▶ _Görev maddesi 1_: Eğitim tartışmalarıyla ilgili metinden bir bölümü "Batıcı" yerine "Batı yanlısı" koyarak güncelleyip yeniden yazın. Bölüm "Eğitim alanında yapılan" sözlerini içeren yerden başlasın ve "değer olarak görülebilmektedir." sözlerinden sonra bitsin.
▶ _Görev maddesi 2_: Eğitim tartışmalarıyla ilgili metni, gösterilen son cümlenin ardından başlayarak sürdürün.

▶ _Verilen metin_:
════════════════════

Eğitim alanında yapılan yoğun tartışma ve arayışlar gündemdeki ağırlığını hissettiriyor. Nasıl bir insan yetiştirilmesi gerektiğine ilişkin soruya verilen farklı ideolojik yaklaşımlar, eğitim sisteminin örgütlenme biçimi ve müfredatın tespitinde de farklı öneriler olarak karşımıza çıkmaktadır. Batıcı, seküler, ulusçu insanlar yetiştirmek isteyen çevreler için öğrenci andının kaldırılması bir olumsuzluğu ifade ederken, daha evrensel değerler, fıtrat ve adalet arayışı içerisinde olanlar için bu bir kazanım ve değer olarak görülebilmektedir.
Okullara Başörtüsüyle Birlikte Vicdan ve Adalet de Girdi
Çözüm süreci bağlamında açıklanan yeni demokratikleşme paketinin en çarpıcı unsurları eğitim-öğretim ile ilgili olanlardı. Kamu kurumlarında başörtülü olarak çalışma serbestisi, en fazla personeliyle Milli Eğitim Bakanlığını etkiliyordu. 28 Şubat darbe süreciyle kalıcılaşıp yaygınlaşan başörtüsü yasağı, öncelikle ve yaygın olarak başörtülü öğretmenleri etkilemişti. Okullarını bitiremeyen veya öğretmenlik mesleğini icra edemeyen İslami kimlik sahibi hanımlara 28 Şubat darbe sürecine karşı direnişte ortaklık eden İslami kimlik sahibi erkekler, yasağın ağırlığını ve kimliklerinin nasıl ötekileştirildiğini görüyor ve yasakçı atmosferin boğuculuğunu kurumlarında çalışırken hissediyorlardı. Yasağın kalkmasıyla birlikte en az başörtülü hanımlar kadar onlar da memnun olmuşlardır. Çalıştıkları kurumlara yabancılıkları bu boyutuyla azalmıştır.

════════════════════

▶ _Girdi verileri_:
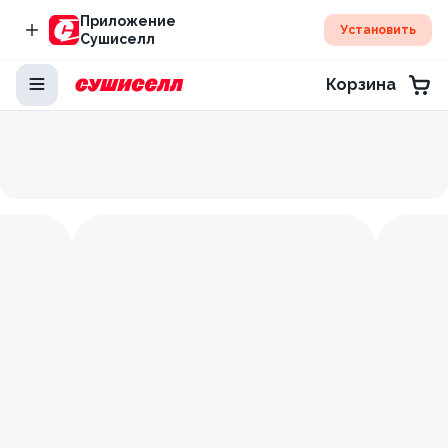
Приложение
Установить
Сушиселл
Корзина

════════════════════

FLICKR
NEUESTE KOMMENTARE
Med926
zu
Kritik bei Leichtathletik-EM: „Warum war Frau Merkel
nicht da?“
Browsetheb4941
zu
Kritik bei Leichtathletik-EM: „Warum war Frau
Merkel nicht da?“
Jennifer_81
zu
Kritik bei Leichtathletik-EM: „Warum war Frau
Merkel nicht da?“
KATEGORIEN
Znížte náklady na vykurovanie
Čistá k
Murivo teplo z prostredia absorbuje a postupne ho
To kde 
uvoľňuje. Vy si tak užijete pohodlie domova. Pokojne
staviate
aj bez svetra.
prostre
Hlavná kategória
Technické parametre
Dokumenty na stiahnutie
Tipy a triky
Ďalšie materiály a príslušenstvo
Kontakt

════════════════════

▶ _Alıştırma yanıtı 1_:
Eğitim alanında yapılan yoğun tartışma ve arayışlar gündemdeki ağırlığını hissettiriyor. Nasıl bir insan yetiştirilmesi gerektiğine ilişkin soruya verilen farklı ideolojik yaklaşımlar, eğitim sisteminin örgütlenme biçimi ve müfredatın tespitinde de farklı öneriler olarak karşımıza çıkmaktadır. Batı yanlısı, seküler, ulusçu insanlar yetiştirmek isteyen çevreler için öğrenci andının kaldırılması bir olumsuzluğu ifade ederken, daha evrensel değerler, fıtrat ve adalet arayışı içerisinde olanlar için bu bir kazanım ve değer olarak görülebilmektedir.

▶ _Alıştırma yanıtı 2_:
Meslektaşının aç kapa yapıp başörtüsünü çıkarmasını veya okulu-mesleğini bırakıp gitmesini önceleri zafer edasıyla seyredenler, yıllar geçtikçe vicdanlarının sesini dinlemeye başlamışlardır. Çıplaklığın, hayasızlığın özendirildiği vasatta takvasını, hayasını kuşandığı için başörtülülerin cezalandırılıp olmayan suçlarla okullarından edilmeleri adalet terazisini yıkmaktaydı. Bu zulüm ve vicdansızlık sürdürülebilir değildi. Ve nihayet son buldu. Günleri aramızda döndüren Rabbimize hamd ve sena ediyoruz. 28 Şubatlardan ve hatta daha öncelerden erkek ve kadın birlikte devam eden mücadelede kuşkusuz en büyük bedeli Müslüman hanımlar ödemişlerdir. Allah onların da ecirlerini karşılıksız bırakmayacaktır elbette.
Geriye ise başörtülü öğrenci ve öğretmen avına çıkmış İslam düşmanı vicdansızlar ile emir kulu olduğunu söyleyip şeytanın iğvalarına kanan muhafazakâr kimlikli vicdanı kirlenmiş amirlerin acıyla yaşattıkları mahşere havale zulüm fotoğrafları kaldı. Mesela bir hafta sonu okul gezisi için Milli Eğitim Müdürlüğü önünde toplanan öğrencilerden başörtülü olanları otobüslerden indirip evlerine gönderebilecek kadar zalimleşenleri, bugünlerde milli eğitim bürokrasisinde söz sahibi olarak görmek gibi çelişkilerin de devam ettiğini hatırlatmakta fayda var.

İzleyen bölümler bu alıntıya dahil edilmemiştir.